• [Dataset content]
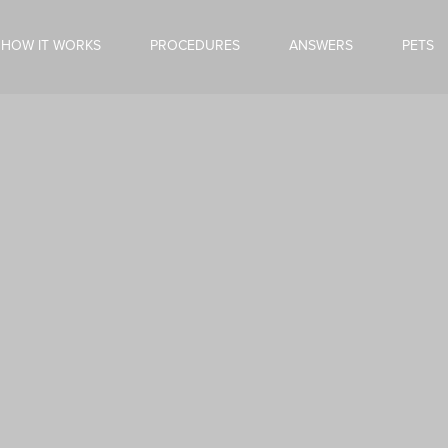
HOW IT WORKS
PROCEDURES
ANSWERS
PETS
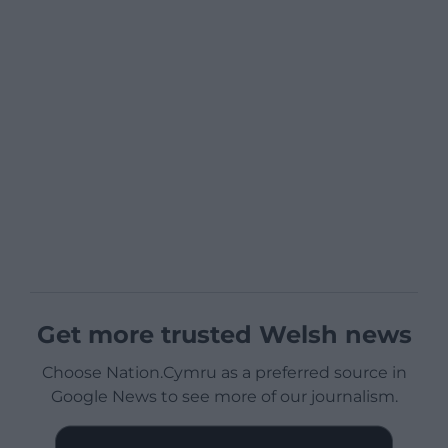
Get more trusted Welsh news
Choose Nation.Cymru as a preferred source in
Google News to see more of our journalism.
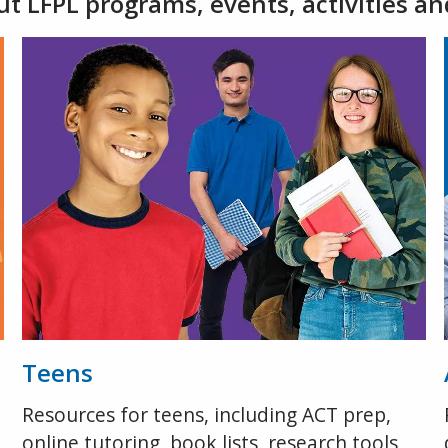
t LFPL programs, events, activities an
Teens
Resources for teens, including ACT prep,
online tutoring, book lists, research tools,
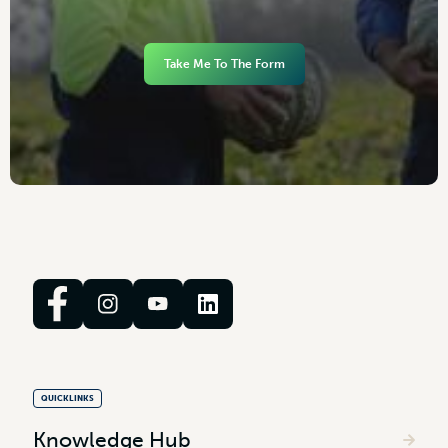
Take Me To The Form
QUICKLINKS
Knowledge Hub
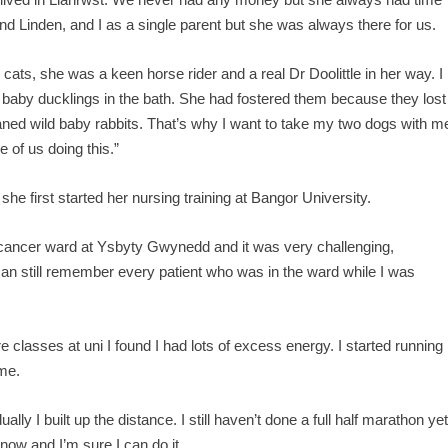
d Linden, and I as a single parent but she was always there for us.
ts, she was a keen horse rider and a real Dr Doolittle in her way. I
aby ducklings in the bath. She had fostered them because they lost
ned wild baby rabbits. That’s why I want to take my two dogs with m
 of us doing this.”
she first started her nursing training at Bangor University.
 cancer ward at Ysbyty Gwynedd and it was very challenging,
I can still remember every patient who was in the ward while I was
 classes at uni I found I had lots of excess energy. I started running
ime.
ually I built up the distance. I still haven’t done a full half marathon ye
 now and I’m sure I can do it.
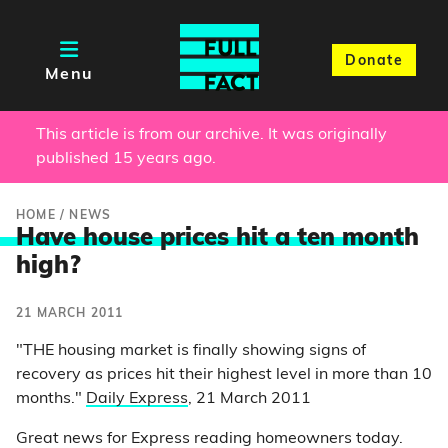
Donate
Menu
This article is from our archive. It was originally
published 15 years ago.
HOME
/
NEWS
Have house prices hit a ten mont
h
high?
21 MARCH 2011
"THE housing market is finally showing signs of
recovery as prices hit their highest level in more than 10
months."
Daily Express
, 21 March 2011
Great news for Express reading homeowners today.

• [Problem to solve]
Please print every record exactly as written, without the pictures.

• [Your response]
HOW IT WORKS
PROCEDURES
ANSWERS
PETS
Get more trusted Welsh news
Choose Nation.Cymru as a preferred source in
Google News to see more of our journalism.
t LFPL programs, events, activities an
Teens
Resources for teens, including ACT prep,
online tutoring, book lists, research tools,
Take Me To The Form
QUICKLINKS
Knowledge Hub
d Linden, and I as a single parent but she was always there for us.
ts, she was a keen horse rider and a real Dr Doolittle in her way. I
aby ducklings in the bath. She had fostered them because they lost
ned wild baby rabbits. That’s why I want to take my two dogs with m
 of us doing this.”
she first started her nursing training at Bangor University.
 cancer ward at Ysbyty Gwynedd and it was very challenging,
I can still remember every patient who was in the ward while I was
 classes at uni I found I had lots of excess energy. I started running
ime.
ually I built up the distance. I still haven’t done a full half marathon ye
 now and I’m sure I can do it.
Donate
Menu
This article is from our archive. It was originally
published 15 years ago.
HOME
/
NEWS
Have house prices hit a ten mont
h
high?
21 MARCH 2011
"THE housing market is finally showing signs of
recovery as prices hit their highest level in more than 10
months."
Daily Express
, 21 March 2011
Great news for Express reading homeowners today.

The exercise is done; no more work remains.